IPW2200 Driver Locking Internal

               by Zhu Yi <yi.zhu@intel.com> on 26-08-2005
	     reviewed by Ben Cahill <ben.m.cahill@intel.com>


1. Hardware/Firmware resources that need to be protected
2. Software critical regions
3. Code paths in ipw2200 driver in which concurrency could happen
4. Locking methods used in ipw2200 driver


1. Hardware/Firmware resources that need to be protected

1) Hardware registers:

   - IPW_EVENT_REG
   - IPW_INTA_RW
     (no need to protect since only touched in isr and load time)
   - TX, RX, TX_CMD queue pointers and dma address registers

2) Sending control command: 

   All hardware commands (ie. associate, setting channel, etc) are
   sent through the tx_cmd queue. The tx_cmd queue is a ring buffer
   like tx and rx ring buffers; the queue head and tail must be
   protected. In theory, hardware commands can be sent
   asynchronously. In practice, some commands shouldn't be sent out
   until the prior commands return successfully (for example, the
   associate command is sent only after an essid command succeeds.)
   Sending hardware commands usually happens at configuring time, and
   are much less frequent compared with sending packets. For this
   reason, we implemented only the synchronous method. The
   implementation needs to guarantee, at any time, that only one
   thread is able to send a hardware command.


2. Software critical regions

1) Device status maintained in the driver (ie. STATUS_RF_KILL_HW):
   This bit is possibly checked and updated concurrently. So the
   operation should be atomic.

2) List operations:
   Adding and deleting list elements must be protected.

3) Waitqueues:
   Make sure a race condition will not prevent a wait_event from
   waking up.

4) Other global shared variables:
   priv->assoc_network


3. Code paths in ipw2200 driver where concurrency could happen

   Although we should always lock data, not code, knowing where
   concurrency could happen helps to understand the problem
   better. The following code paths might access shared global
   resources:


   A) ipw2200 Interrupt handler
   B) ipw2200 Tasklet
   C) ipw2200 callbacks for ieee80211 stack
   D) ipw2200 workqueue
   E) ipw2200 functions executed in user space process(ie. iwconfig) context

   For A, there will be no concurrency thread running at the same time
   since only one CPU handles the interrupt and the interrupt line is
   disabled at this time (hw_interrupt_type->ack()).
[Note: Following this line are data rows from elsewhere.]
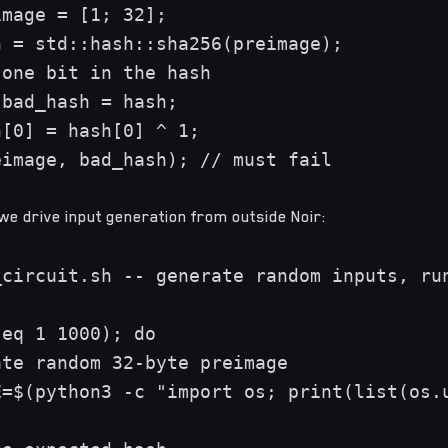
mage = [1; 32];

 = std::hash::sha256(preimage);

one bit in the hash

bad_hash = hash;

[0] = hash[0] ^ 1;

image, bad_hash); // must fail

 we drive input generation from outside Noir:
circuit.sh -- generate random inputs, run
eq 1 1000); do

te random 32-byte preimage

=$(python3 -c "import os; print(list(os.u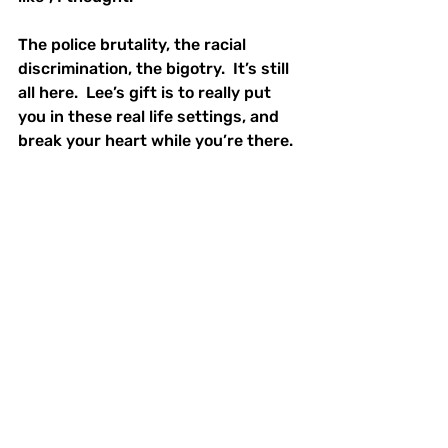
The police brutality, the racial 
discrimination, the bigotry.  It’s still 
all here.  Lee’s gift is to really put 
you in these real life settings, and 
break your heart while you’re there.  
30 years later, this film is still stuck 
with so many people.  It is 
referenced, it is cried over, it is 
cherished.  And all rightfully so.  
What We're Watching
Film Reviews
BIPOC Stories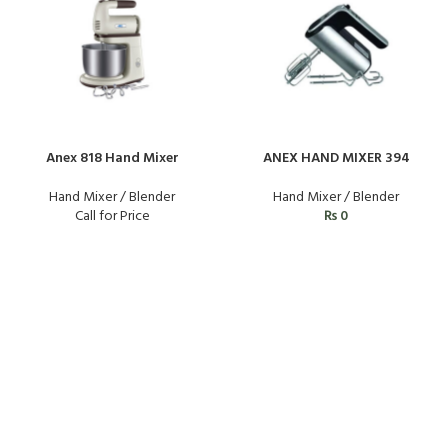
Anex 818 Hand Mixer
ANEX HAND MIXER 394
Hand Mixer / Blender
Hand Mixer / Blender
Call for Price
₨
0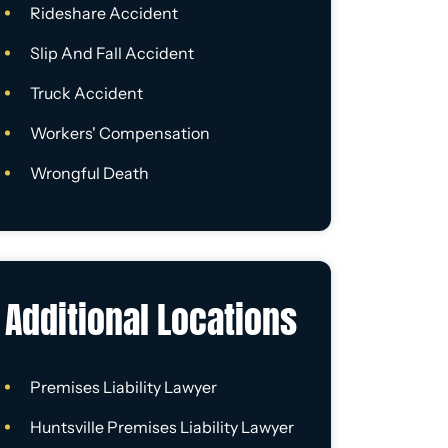
Rideshare Accident
Slip And Fall Accident
Truck Accident
Workers' Compensation
Wrongful Death
Additional Locations
Premises Liability Lawyer
Huntsville Premises Liability Lawyer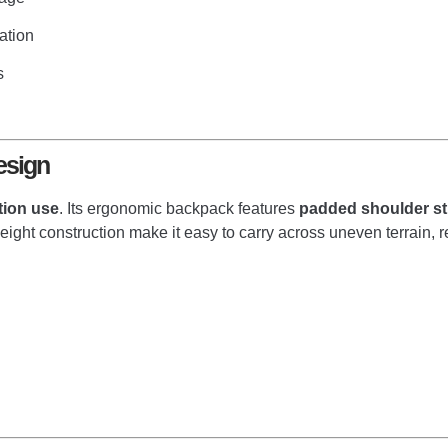
ation
s
esign
tion use
. Its ergonomic backpack features
padded shoulder st
weight construction make it easy to carry across uneven terrain,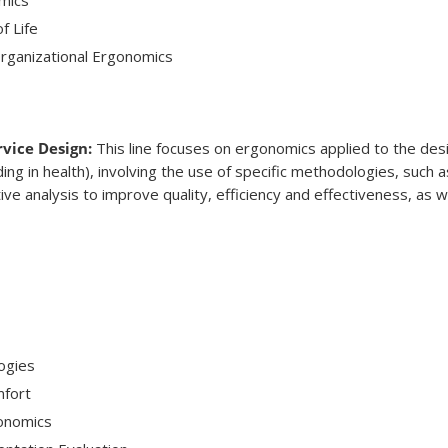
f Life
Organizational Ergonomics
vice Design:
This line focuses on ergonomics applied to the des
ding in health), involving the use of specific methodologies, such 
tive analysis to improve quality, efficiency and effectiveness, as 
ogies
mfort
onomics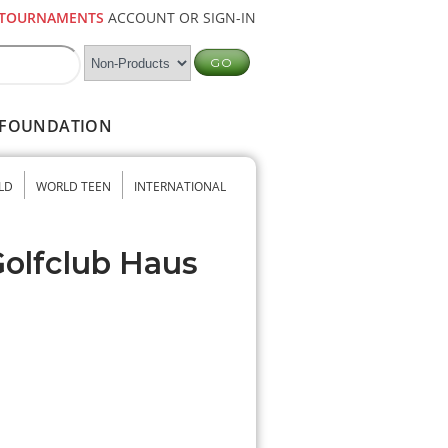
TOURNAMENTS
ACCOUNT OR SIGN-IN
FOUNDATION
LD
WORLD TEEN
INTERNATIONAL
Golfclub Haus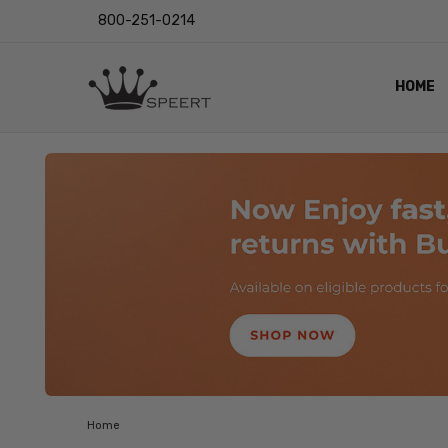
800-251-0214
HOME
OUTST
PRIVAC
SHIPPI
RETUR
LENS I
EYE CH
VIDEO
BLOG
Home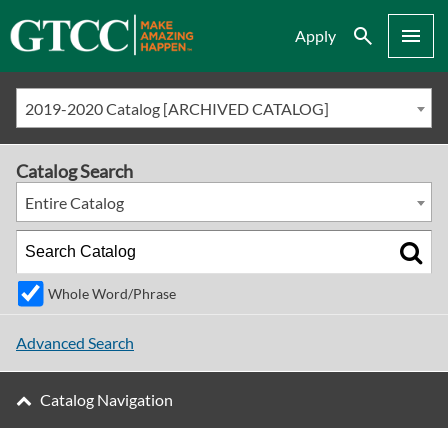
Search
Menu
Apply
2019-2020 Catalog [ARCHIVED CATALOG]
Catalog Search
Entire Catalog
Whole Word/Phrase
Advanced Search
Catalog Navigation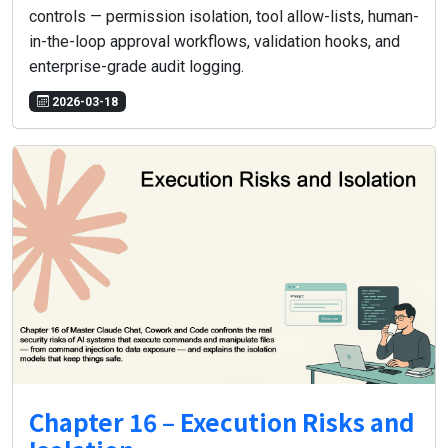
controls — permission isolation, tool allow-lists, human-
in-the-loop approval workflows, validation hooks, and
enterprise-grade audit logging.
2026-03-18
Chapter 16 – Execution Risks and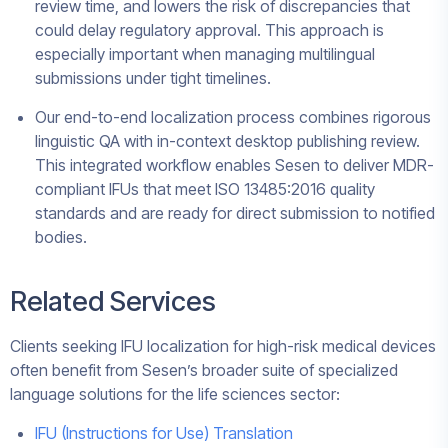
review time, and lowers the risk of discrepancies that
could delay regulatory approval. This approach is
especially important when managing multilingual
submissions under tight timelines.
Our end-to-end localization process combines rigorous
linguistic QA with in-context desktop publishing review.
This integrated workflow enables Sesen to deliver MDR-
compliant IFUs that meet ISO 13485:2016 quality
standards and are ready for direct submission to notified
bodies.
Related Services
Clients seeking IFU localization for high-risk medical devices
often benefit from Sesen’s broader suite of specialized
language solutions for the life sciences sector:
IFU (Instructions for Use) Translation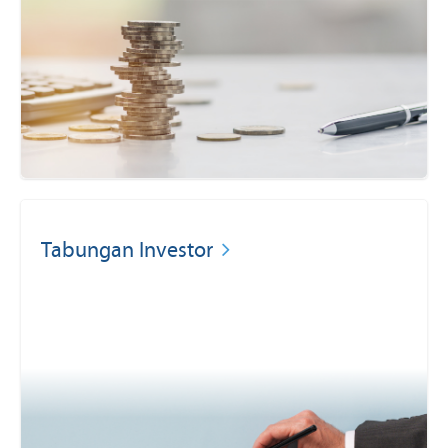
Tabungan Investor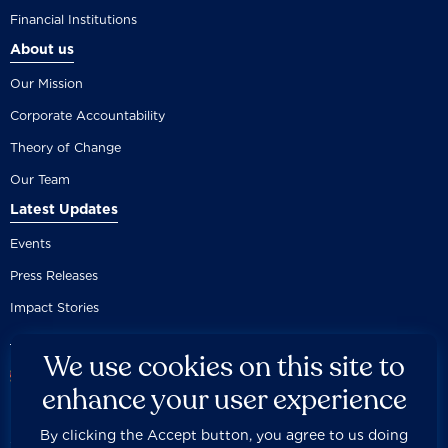
Financial Institutions
About us
Our Mission
Corporate Accountability
Theory of Change
Our Team
Latest Updates
Events
Press Releases
Impact Stories
We use cookies on this site to
enhance your user experience
By clicking the Accept button, you agree to us doing
Careers
Privacy Policy
Disclaimer
Documentation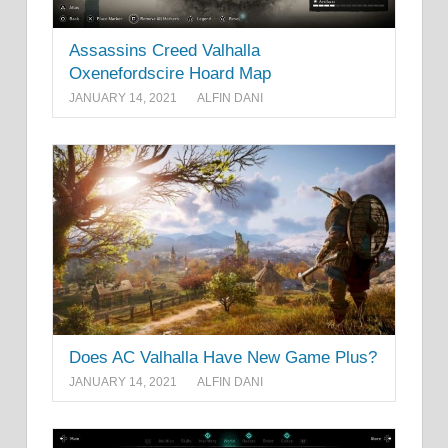
Assassins Creed Valhalla
Oxenefordscire Hoard Map
JANUARY 14, 2021
ALFIN DANI
Does AC Valhalla Have New Game Plus?
JANUARY 14, 2021
ALFIN DANI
   For B, the only possible concurrency thread is A (Linux kernel
   Tasklet implementation guarantees that a given tasklet will run on
   only one CPU at any time). So, for code in B, using
   {dis,en}able_local_irq() is enough to protect a resource shared
   with A.

   C depends on how these callbacks are actually called from the
   ieee80211 stack. The rx path of the stack runs in the tasklet
   context currently (although it will be handled in net rx softirq
   context after the native ieee80211 stack is used). The tx path of
   the stack runs in net tx softirq context. So, for callbacks which
   eventually will be called by the stack tx and rx paths, they should
   be the same as B, except softirq is possibly run on different CPUs
   at the same time. The other callbacks, which are not called from
   the driver Tx/Rx paths, have the same behavior as E.

   D is in process context. It is worth note that the default nice
   value for a workqueue is -5. When a nice 0 user process context
   function calls queue_work(), the work is likely scheduled
   immediately. So we shouldn't make any assumptions about which
   thread will be executed first in the driver.  The locking
   requirement is the same as E.

   E can run concurrently with all these conditions, including
   itself. Even on an UP kernel, because of preemption, E can possibly
   run pseudo-concurrently with other parts of kernel code.


4. Locking methods used in ipw2200 driver

1) Synchronous hardware command sending method.

   To protect another thread from running concurrently, while also
   considering maximum local CPU usage, putting current thread into a
   sleep state until the command response comes back is a natural way
   to go. Since the function will sleep, it must be called from
   process context and it must not hold a spinlock during
   sleep. Depending on whether the callers want to wait until the
   resource becomes available (lock semantics), or want to get a
   response as soon as possible if the resource is not available
   currently (trylock semantics), we can implement it with either
   semaphore or a simpler atomic_t bit.

2) Areas need to be improved

   Current ipw2200 driver uses a semaphore in every workqueue and
   wireless extension entry point. This is an example of locking code
   instead of locking data. Sigh! Some low level shared resources are
   protected by spinlocks, but not all. This caused some duplication
   and inefficiency for the driver. We need to find all the shared
   resources, and add protection for them. When this is done, the
   higher level code locking can be removed.